Initial Reactions; Potential Bugs; Nvidia?
billg at f-m.fm
Thu Sep 16 11:16:54 UTC 2004
I've just installed "Warty" from the CD. So far, I like what I see.
Where're some comments:
1) The installer is a slightly tweaked version of the new Debian
Installer. I've successfully used that installer several times. It is
a big improvement over the traditional Debian install, but is, I
think, not quite there for users who aren't familiar with Linux
installs. I'd like to see more explanation about the actions the
installer is about to take, before it takes it. I prefer installers
that allow you to move back and forth, adjusting options as
necessary, and only performing the install after the user commits to
the choices (ala Redhat and Fedora).
2) The installer would benefit a lot from being converted to a graphical
app, which allows more information on screen. This is especially
true if the user needs to do his own partioning, rather than
defaulting to "use entire disk". Presenting all the "Format", "File
System", "Mount Point", etc., options on one screen is a lot easier
to handle and get right than flipping back and forth through a series
3) I noticed that the installer didn't pester me with questions about
things it already knew, like whether or nor my clock is set to
local or UTC.
4) Possible install bug: After the first reboot, at the conclusion of
the initial configuration screens, an option asks, and recommends,
that the user perform an Internet update. I accepted the option.
Aptitude, presumably, started running, but immediately stalled while
waiting for the headers. I opened another console window. (Tried to
login as root until I remembered how Ubuntu handles root. It'd be
nice to intercept these attempts and respond with an appropriate
message. Ubuntu's treatment of root wasn't explained during the
install.) Back to the bug: I checked sources.list to see what servers
aptitude was trying to use. However, that file showed no servers as
repositories, only the CD. So, if this initial update was, in fact,
trying to pull files down from servers listed in sources.list,
something was amiss. Following the install, sources.list was
populated with the right servers. (It still takes up to several
minutes to get the headers, which I suspect is attributable to
5) I used an Nvidia card (GeForceFX 5900XT) and a flat panel LCD monitor
(Xerox XG-70D). The install didn't ask me to select a driver for my
card. It would have been nice if the installer, however, told me what
driver is had selected and asked for confirmation. It did, in fact,
select the "nv" driver. The refresh rates it selected were safe, but
incorrect, and, again, I didn't have the chance to confirm or change
those settings during the install. If it guesses wrong and X can't
run, a lot of users are going to be flummoxed. The install did show
me the screen dimensions it had selected and allowed me to change
them. (My monitor wants to run at 1280x1024, and the install did not
(**Anyone installed the "nvidia" driver yet? I noticed that no kernel
source is installed, which means Nvidia's installer won't work.)

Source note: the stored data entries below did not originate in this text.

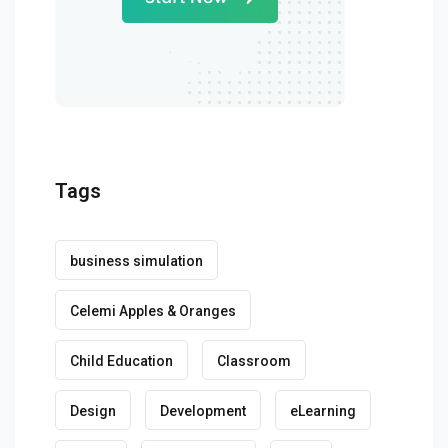
Tags
business simulation
Celemi Apples & Oranges
Child Education
Classroom
Design
Development
eLearning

6) I'd emulate SuSE and display a window of info on the desktop the
first time the machine boots up. On SuSE, this window contains links
to the release notes, important last minute info, and general info
about updating and what to do next. The window doesn't appear after
subsequents boots, but it is accessible from a menu.
7. Printing: Adding a printer worked OK. Afterwards, setting up the
printer via "Properties", it defaulted to a CUPS network connection
when it should have picked the "local" option. Since the
"Properties" config does not launch automatically after a printer is
added, this kind of error can be missed and result in the appearance
of broken printing.
8. I like the Ubuntu theme and color. Nkosi, sikelel' iAfrika.